Patch-Based Image Hallucination for Super Resolution with Detail Reconstruction from Similar Sample Images
This addresses the limitation of existing super-resolution methods that fail to reconstruct actual detail at high magnification levels, offering a more visually plausible solution for applications like image enhancement.
The paper tackles the problem of image super-resolution by synthesizing novel high-frequency detail, rather than just sharpening edges, using a patch-based optimization that leverages contextually-similar images from collections or databases. It demonstrates superior performance over state-of-the-art methods, verified by a statistically significant user study.
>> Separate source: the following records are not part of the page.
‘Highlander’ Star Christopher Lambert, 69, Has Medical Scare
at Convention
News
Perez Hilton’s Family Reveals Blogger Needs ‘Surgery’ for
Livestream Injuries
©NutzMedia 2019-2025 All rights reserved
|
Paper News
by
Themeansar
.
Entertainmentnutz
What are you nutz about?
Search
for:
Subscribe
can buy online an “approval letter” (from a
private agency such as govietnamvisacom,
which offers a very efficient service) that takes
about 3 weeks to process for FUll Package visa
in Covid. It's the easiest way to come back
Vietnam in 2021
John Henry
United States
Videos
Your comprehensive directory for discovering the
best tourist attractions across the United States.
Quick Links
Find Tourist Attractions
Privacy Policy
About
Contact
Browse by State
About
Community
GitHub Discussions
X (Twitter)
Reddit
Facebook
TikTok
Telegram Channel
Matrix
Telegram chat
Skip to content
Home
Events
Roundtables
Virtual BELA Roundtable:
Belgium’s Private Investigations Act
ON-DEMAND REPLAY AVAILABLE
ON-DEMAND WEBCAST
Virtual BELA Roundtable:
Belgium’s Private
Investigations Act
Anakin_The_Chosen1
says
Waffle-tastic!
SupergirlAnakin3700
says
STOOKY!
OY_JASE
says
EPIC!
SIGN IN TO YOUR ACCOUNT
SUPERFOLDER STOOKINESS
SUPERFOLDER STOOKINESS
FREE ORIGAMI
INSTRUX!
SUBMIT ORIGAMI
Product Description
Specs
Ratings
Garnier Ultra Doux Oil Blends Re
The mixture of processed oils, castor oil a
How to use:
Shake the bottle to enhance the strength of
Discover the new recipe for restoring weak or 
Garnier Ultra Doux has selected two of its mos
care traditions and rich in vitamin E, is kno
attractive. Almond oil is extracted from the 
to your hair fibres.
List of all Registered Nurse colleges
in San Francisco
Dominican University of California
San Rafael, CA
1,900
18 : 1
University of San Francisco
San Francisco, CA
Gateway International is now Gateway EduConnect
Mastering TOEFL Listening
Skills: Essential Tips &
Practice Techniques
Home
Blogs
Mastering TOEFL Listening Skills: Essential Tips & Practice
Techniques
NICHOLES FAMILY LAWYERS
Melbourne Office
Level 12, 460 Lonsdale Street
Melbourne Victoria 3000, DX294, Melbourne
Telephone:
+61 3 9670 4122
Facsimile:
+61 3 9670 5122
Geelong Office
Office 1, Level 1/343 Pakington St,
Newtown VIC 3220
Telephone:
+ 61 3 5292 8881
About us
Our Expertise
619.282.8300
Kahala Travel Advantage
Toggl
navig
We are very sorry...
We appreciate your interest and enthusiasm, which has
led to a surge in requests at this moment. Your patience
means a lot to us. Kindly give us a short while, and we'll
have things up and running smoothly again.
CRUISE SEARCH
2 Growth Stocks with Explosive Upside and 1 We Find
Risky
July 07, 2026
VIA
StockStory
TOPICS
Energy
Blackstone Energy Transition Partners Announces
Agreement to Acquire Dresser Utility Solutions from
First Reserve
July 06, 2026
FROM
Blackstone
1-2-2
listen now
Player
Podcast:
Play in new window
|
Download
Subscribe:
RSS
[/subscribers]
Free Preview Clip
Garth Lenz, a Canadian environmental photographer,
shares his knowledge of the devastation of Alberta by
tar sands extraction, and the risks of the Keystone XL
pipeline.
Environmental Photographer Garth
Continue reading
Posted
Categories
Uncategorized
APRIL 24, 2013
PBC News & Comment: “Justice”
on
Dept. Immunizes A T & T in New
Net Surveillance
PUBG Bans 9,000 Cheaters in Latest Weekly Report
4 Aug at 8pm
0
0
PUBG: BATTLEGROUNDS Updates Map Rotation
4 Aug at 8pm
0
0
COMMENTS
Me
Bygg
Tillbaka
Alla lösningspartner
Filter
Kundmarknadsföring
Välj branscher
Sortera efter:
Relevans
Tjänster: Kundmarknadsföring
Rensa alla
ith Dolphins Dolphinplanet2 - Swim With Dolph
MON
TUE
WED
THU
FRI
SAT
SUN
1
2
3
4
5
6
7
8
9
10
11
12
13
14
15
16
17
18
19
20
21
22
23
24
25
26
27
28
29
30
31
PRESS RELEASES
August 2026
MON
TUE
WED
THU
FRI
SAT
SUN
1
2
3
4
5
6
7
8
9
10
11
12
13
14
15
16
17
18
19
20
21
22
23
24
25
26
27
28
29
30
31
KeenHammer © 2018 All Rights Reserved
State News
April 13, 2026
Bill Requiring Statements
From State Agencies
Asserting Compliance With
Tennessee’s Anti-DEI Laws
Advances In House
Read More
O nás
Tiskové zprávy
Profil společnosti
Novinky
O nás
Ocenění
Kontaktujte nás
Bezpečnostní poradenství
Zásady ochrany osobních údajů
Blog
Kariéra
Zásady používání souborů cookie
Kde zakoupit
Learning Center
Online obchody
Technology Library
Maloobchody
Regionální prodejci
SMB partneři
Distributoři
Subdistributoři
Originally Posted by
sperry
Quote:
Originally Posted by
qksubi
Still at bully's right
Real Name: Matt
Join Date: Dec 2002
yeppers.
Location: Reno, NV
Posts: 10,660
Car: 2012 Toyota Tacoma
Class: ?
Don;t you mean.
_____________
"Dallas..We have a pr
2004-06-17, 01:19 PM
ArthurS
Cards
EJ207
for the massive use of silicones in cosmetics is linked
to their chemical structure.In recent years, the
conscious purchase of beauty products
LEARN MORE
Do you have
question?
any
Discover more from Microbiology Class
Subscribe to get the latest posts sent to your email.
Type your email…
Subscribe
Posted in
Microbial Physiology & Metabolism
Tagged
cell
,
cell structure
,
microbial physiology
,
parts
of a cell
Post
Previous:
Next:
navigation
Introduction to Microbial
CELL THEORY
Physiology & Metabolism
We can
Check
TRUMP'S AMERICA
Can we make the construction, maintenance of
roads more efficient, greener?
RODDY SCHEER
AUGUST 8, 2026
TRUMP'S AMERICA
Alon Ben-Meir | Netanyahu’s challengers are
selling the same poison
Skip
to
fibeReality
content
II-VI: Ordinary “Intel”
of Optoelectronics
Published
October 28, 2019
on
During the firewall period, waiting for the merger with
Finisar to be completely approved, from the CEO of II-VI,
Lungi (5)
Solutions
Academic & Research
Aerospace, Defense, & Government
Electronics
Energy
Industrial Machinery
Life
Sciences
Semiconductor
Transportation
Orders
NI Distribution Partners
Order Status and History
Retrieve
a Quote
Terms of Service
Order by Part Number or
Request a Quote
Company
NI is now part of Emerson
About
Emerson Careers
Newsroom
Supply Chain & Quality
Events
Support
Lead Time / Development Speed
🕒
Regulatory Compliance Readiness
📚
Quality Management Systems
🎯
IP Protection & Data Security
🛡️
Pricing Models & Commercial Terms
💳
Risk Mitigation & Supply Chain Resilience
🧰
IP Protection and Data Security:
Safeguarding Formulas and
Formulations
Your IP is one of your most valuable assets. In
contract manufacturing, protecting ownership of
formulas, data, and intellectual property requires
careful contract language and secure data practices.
Image hallucination and super-resolution have been studied for decades, and many approaches have been proposed to upsample low-resolution images using information from the images themselves, multiple example images, or large image databases. However, most of this work has focused exclusively on small magnification levels because the algorithms simply sharpen the blurry edges in the upsampled images - no actual new detail is typically reconstructed in the final result. In this paper, we present a patch-based algorithm for image hallucination which, for the first time, properly synthesizes novel high frequency detail. To do this, we pose the synthesis problem as a patch-based optimization which inserts coherent, high-frequency detail from contextually-similar images of the same physical scene/subject provided from either a personal image collection or a large online database. The resulting image is visually plausible and contains coherent high frequency information. We demonstrate the robustness of our algorithm by testing it on a large number of images and show that its performance is considerably superior to all state-of-the-art approaches, a result that is verified to be statistically significant through a randomized user study.